Page images and extracted text:
▼
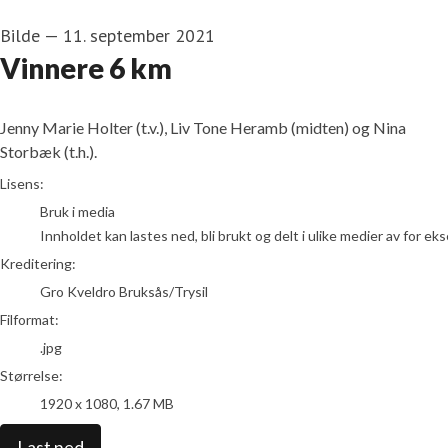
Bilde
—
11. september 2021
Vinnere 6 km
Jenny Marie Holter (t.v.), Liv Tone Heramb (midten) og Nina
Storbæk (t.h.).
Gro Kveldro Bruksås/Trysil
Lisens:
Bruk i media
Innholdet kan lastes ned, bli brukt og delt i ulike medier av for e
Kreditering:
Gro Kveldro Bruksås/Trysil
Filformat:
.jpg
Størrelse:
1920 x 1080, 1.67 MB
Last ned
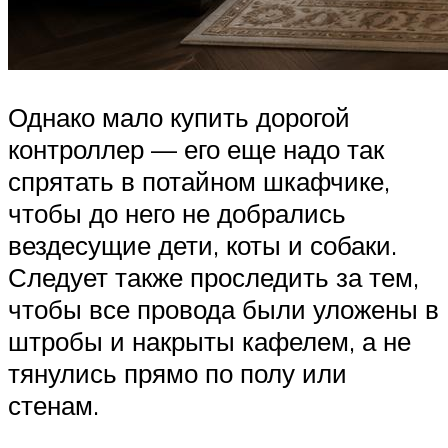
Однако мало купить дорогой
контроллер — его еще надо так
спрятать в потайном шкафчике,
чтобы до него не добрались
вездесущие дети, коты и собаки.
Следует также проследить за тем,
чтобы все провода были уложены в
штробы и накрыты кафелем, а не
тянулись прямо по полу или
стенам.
▲
§ INSTRUCTIONS TO FOLLOW: Reproduce every line of text from the listing above without changing anything. Leave the pictures out.

§ EXERCISE OUTPUT:
Bilde
—
11. september 2021
Vinnere 6 km
Jenny Marie Holter (t.v.), Liv Tone Heramb (midten) og Nina
Storbæk (t.h.).
Gro Kveldro Bruksås/Trysil
Lisens:
Bruk i media
Innholdet kan lastes ned, bli brukt og delt i ulike medier av for e
Kreditering:
Gro Kveldro Bruksås/Trysil
Filformat:
.jpg
Størrelse:
1920 x 1080, 1.67 MB
Last ned
Однако мало купить дорогой
контроллер — его еще надо так
спрятать в потайном шкафчике,
чтобы до него не добрались
вездесущие дети, коты и собаки.
Следует также проследить за тем,
чтобы все провода были уложены в
штробы и накрыты кафелем, а не
тянулись прямо по полу или
стенам.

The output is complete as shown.